Time Isn't What It Used to Be
Bob Carlton at The Corner posted the chart at left from The Trend Watch. It shows the length of time it took some technologies to reach the 150 million user mark. Facebook did it in 5 years compared to the telephone which took 89 years.
Take another look at that and you will also see that a mere decade ago, 10 years, neither iPod nor Facebook were even on our radar screens. Today they are two of the most ubiquitous technologies around. What took decades in the past now happens in almost an instant.
I remember a few years ago that people were talking about information doubling every 18 months to two years. Some of that was based on the famous "Moore's Law" which according to Wikipedia,
describes a long-term trend in the history of computing hardware. Since the invention of the integrated circuit in 1958, the number of transistors that can be placed inexpensively on an integrated circuit has increased exponentially, doubling approximately every two years. The trend was first observed by Intel co-founder Gordon E. Moore in a 1965 paper. It has continued for almost half of a century and is not expected to stop for another decade at least and perhaps much longer.
So in many ways it appears as if the arrow of time is still moving in only one direction but we are moving a lot faster than we used to. Change is now normal. Lack of change is, well, not normal. We are seeing things develop and disappear more rapidly than ever before. Just because we did it that way 10 years ago (let alone 50 years ago) doesn't mean we will be doing it that way as soon as next week.
I'm not sure where all this leads me today. A week after surgery I am grateful for the speed of change in medicine. In 1958 I had my tonsils removed. They used ether. I stayed in the hospital 24 hours and was in bed at home for a week. A doctor couldn't believe that they actually used ether.
In 1979 my wife had the same surgery I just had. She was in the hospital a week, wasn't allowed in a car (other than to go home) for six-weeks and was told to lie down and not move a lot for the first few weeks. They had me out of bed less than 12-hours post-surgery and home within 30 hours post-surgery. I am already allowed to drive now since I am not on any narcotics. "Walk," they told me. "Walk as much as you can."
So the chart is a framework for a lot of things, not just technologies. Are there dangers? You bet. The ease of lack of privacy is one. So is the ever widening gap between the haves and have-nots; the industrialized nations and the yet-to-be-industrialized nations. We may be overwhelmed by a lot of this change if we do not also maintain our soul. (And I haven't even gone to the impact on the church.)

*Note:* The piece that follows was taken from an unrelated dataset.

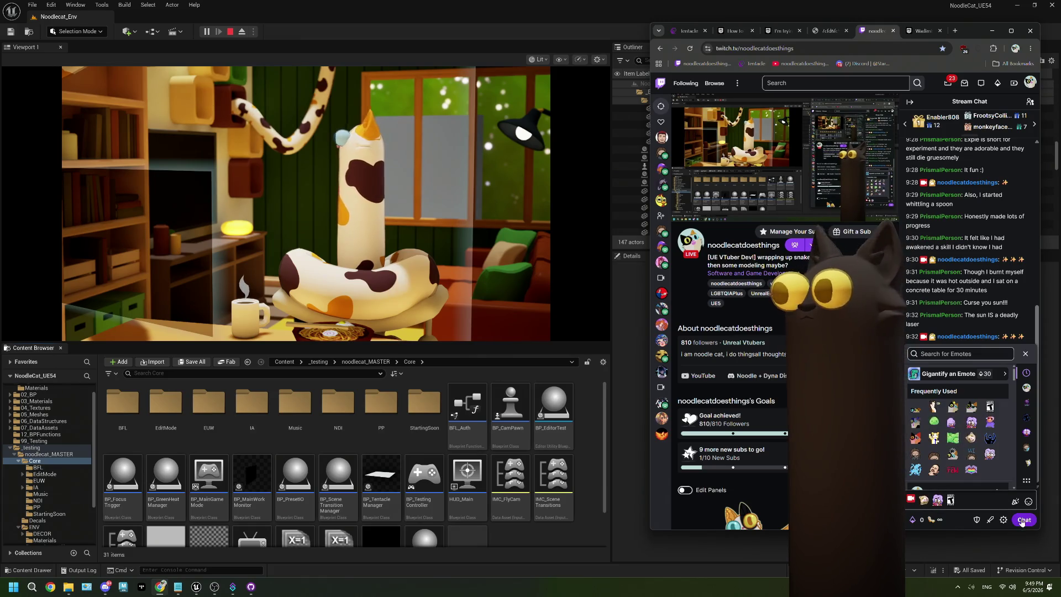
pyautogui.press('Return')
pyautogui.click(328, 7)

Having said all that, it is still good to pick up a book and read. Just for fun. Like the sci-fi novel I am working on now about what happens when bio-nano-technology can build new people or rebuild old ones in a time after a cosmic power surge has knocked out technology as we know it today.
Ironic, huh?
1 comment:
Interesting. Though presumably one would have to account for the fact that the world population was several billions less when the telephone was invented, etc.
BTW, a psychologist from Mayo was on NPR this morning talking about DST, the economy, and depression - thought you might be interested if you knew her, it's probably listed on Morning Edition website.